▸ **Records from a data source**:
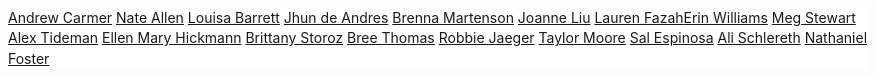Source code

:   <td><a href="https://www.linkedin.com/in/andrewcarmer?authType=NAME_SEARCH&authToken=j6pP&locale=en_US&trk=tyah&trkInfo=clickedVertical%3Amynetwork%2CclickedEntityId%3A90187252%2CauthType%3ANAME_SEARCH%2Cidx%3A1-1-1%2CtarId%3A1470970530651%2Ctas%3AAndrew%20Ca">Andrew Carmer</a></td>
  <td><a href="https://www.linkedin.com/in/neightallen?authType=NAME_SEARCH&authToken=xfbk&locale=en_US&trk=tyah&trkInfo=clickedVertical%3Amynetwork%2CclickedEntityId%3A15405068%2CauthType%3ANAME_SEARCH%2Cidx%3A1-1-1%2CtarId%3A1470970564474%2Ctas%3ANate%20Allen">Nate Allen</a></a></td>
  <td><a href="https://www.linkedin.com/in/louisabarrett?authType=NAME_SEARCH&authToken=O6X9&locale=en_US&trk=tyah&trkInfo=clickedVertical%3Amynetwork%2CclickedEntityId%3A18902368%2CauthType%3ANAME_SEARCH%2Cidx%3A1-1-1%2CtarId%3A1470970603391%2Ctas%3ALouisa">Louisa Barrett</a></td>
  </tr>
  <tr>
   <td><a href="https://www.linkedin.com/in/joshuajhun?authType=NAME_SEARCH&authToken=6zOI&locale=en_US&trk=tyah&trkInfo=clickedVertical%3Amynetwork%2CclickedEntityId%3A443442264%2CauthType%3ANAME_SEARCH%2Cidx%3A1-1-1%2CtarId%3A1470970676152%2Ctas%3Aandres">Jhun de Andres</a></td>
  <td><a href="https://www.linkedin.com/in/brennamartenson?authType=NAME_SEARCH&authToken=p8wo&locale=en_US&trk=tyah&trkInfo=clickedVertical%3Amynetwork%2CclickedEntityId%3A81422440%2CauthType%3ANAME_SEARCH%2Cidx%3A1-1-1%2CtarId%3A1470970708687%2Ctas%3ABrenna">Brenna Martenson</a></td>
  <td><a href="https://www.linkedin.com/in/joanne-m-w-liu-09a98614?authType=NAME_SEARCH&authToken=ZyaM&locale=en_US&trk=tyah&trkInfo=clickedVertical%3Amynetwork%2CclickedEntityId%3A50191606%2CauthType%3ANAME_SEARCH%2Cidx%3A1-1-1%2CtarId%3A1470970770884%2Ctas%3Ajoanne">Joanne Liu</a></td>
  </tr>
   <td><a href="https://www.linkedin.com/in/laurenfazah/authType=NAME_SEARCH&authToken=WAyt&locale=en_US&trk=tyah&trkInfo=clickedVertical%3Amynetwork%2CclickedEntityId%3A63016265%2CauthType%3ANAME_SEARCH%2Cidx%3A1-1-1%2CtarId%3A1470970802229%2Ctas%3Aallison">Lauren Fazah</a></td><td><a href="https://www.linkedin.com/in/erin-neill-williams-793696a8?authType=NAME_SEARCH&authToken=XB3a&locale=en_US&trk=tyah&trkInfo=clickedVertical%3Amynetwork%2CclickedEntityId%3A383897055%2CauthType%3ANAME_SEARCH%2Cidx%3A1-1-1%2CtarId%3A1470970853087%2Ctas%3AErin%20Will">Erin Williams</a></td>
   <td><a href="https://www.linkedin.com/in/megstew/authType=NAME_SEARCH&authToken=XB3a&locale=en_US&trk=tyah&trkInfo=clickedVertical%3Amynetwork%2CclickedEntityId%3A383897055%2CauthType%3ANAME_SEARCH%2Cidx%3A1-1-1%2CtarId%3A1470970853087%2Ctas%3AErin%20Will">Meg Stewart</a></td>
    </tr>
    <tr>
   <td><a href="https://www.linkedin.com/in/alex-tideman-2a33821a/authType=NAME_SEARCH&authToken=6zOI&locale=en_US&trk=tyah&trkInfo=clickedVertical%3Amynetwork%2CclickedEntityId%3A443442264%2CauthType%3ANAME_SEARCH%2Cidx%3A1-1-1%2CtarId%3A1470970676152%2Ctas%3Aandres">Alex Tideman</a></td>
  <td><a href="https://www.linkedin.com/in/ellen-mary-hickmann-102791118/authType=NAME_SEARCH&authToken=p8wo&locale=en_US&trk=tyah&trkInfo=clickedVertical%3Amynetwork%2CclickedEntityId%3A81422440%2CauthType%3ANAME_SEARCH%2Cidx%3A1-1-1%2CtarId%3A1470970708687%2Ctas%3ABrenna">Ellen Mary Hickmann</a></td>
  <td><a href="https://www.linkedin.com/in/brittanystoroz/authType=NAME_SEARCH&authToken=ZyaM&locale=en_US&trk=tyah&trkInfo=clickedVertical%3Amynetwork%2CclickedEntityId%3A50191606%2CauthType%3ANAME_SEARCH%2Cidx%3A1-1-1%2CtarId%3A1470970770884%2Ctas%3Ajoanne">Brittany Storoz</a></td>
  </tr>
  <tr>
   <td><a href="https://www.linkedin.com/in/breethomas/authType=NAME_SEARCH&authToken=6zOI&locale=en_US&trk=tyah&trkInfo=clickedVertical%3Amynetwork%2CclickedEntityId%3A443442264%2CauthType%3ANAME_SEARCH%2Cidx%3A1-1-1%2CtarId%3A1470970676152%2Ctas%3Aandres">Bree Thomas</a></td>
  <td><a href="https://www.linkedin.com/in/robertjaeger0/authType=NAME_SEARCH&authToken=p8wo&locale=en_US&trk=tyah&trkInfo=clickedVertical%3Amynetwork%2CclickedEntityId%3A81422440%2CauthType%3ANAME_SEARCH%2Cidx%3A1-1-1%2CtarId%3A1470970708687%2Ctas%3ABrenna">Robbie Jaeger</a></td>
  <td><a href="https://www.linkedin.com/in/taylor-moore-0298a635/authType=NAME_SEARCH&authToken=ZyaM&locale=en_US&trk=tyah&trkInfo=clickedVertical%3Amynetwork%2CclickedEntityId%3A50191606%2CauthType%3ANAME_SEARCH%2Cidx%3A1-1-1%2CtarId%3A1470970770884%2Ctas%3Ajoanne">Taylor Moore</a></td>
  </tr>
  <tr>
   <td><a href="https://www.linkedin.com/in/salespinosa/authType=NAME_SEARCH&authToken=6zOI&locale=en_US&trk=tyah&trkInfo=clickedVertical%3Amynetwork%2CclickedEntityId%3A443442264%2CauthType%3ANAME_SEARCH%2Cidx%3A1-1-1%2CtarId%3A1470970676152%2Ctas%3Aandres">Sal Espinosa</a></td>
  <td><a href="https://www.linkedin.com/in/alischlereth/authType=NAME_SEARCH&authToken=p8wo&locale=en_US&trk=tyah&trkInfo=clickedVertical%3Amynetwork%2CclickedEntityId%3A81422440%2CauthType%3ANAME_SEARCH%2Cidx%3A1-1-1%2CtarId%3A1470970708687%2Ctas%3ABrenna">Ali Schlereth</a></td>
  <td><a href="https://www.linkedin.com/in/nathanielfosterofficial/authType=NAME_SEARCH&authToken=ZyaM&locale=en_US&trk=tyah&trkInfo=clickedVertical%3Amynetwork%2CclickedEntityId%3A50191606%2CauthType%3ANAME_SEARCH%2Cidx%3A1-1-1%2CtarId%3A1470970770884%2Ctas%3Ajoanne">Nathaniel Foster</a></td>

▸ **WORK ORDER**:
Gather every line of the records that contains the string "Robbie", treating uppercase and lowercase letters as different.

▸ **ANSWER TO THE PROBLEM**:
  <td><a href="https://www.linkedin.com/in/robertjaeger0/authType=NAME_SEARCH&authToken=p8wo&locale=en_US&trk=tyah&trkInfo=clickedVertical%3Amynetwork%2CclickedEntityId%3A81422440%2CauthType%3ANAME_SEARCH%2Cidx%3A1-1-1%2CtarId%3A1470970708687%2Ctas%3ABrenna">Robbie Jaeger</a></td>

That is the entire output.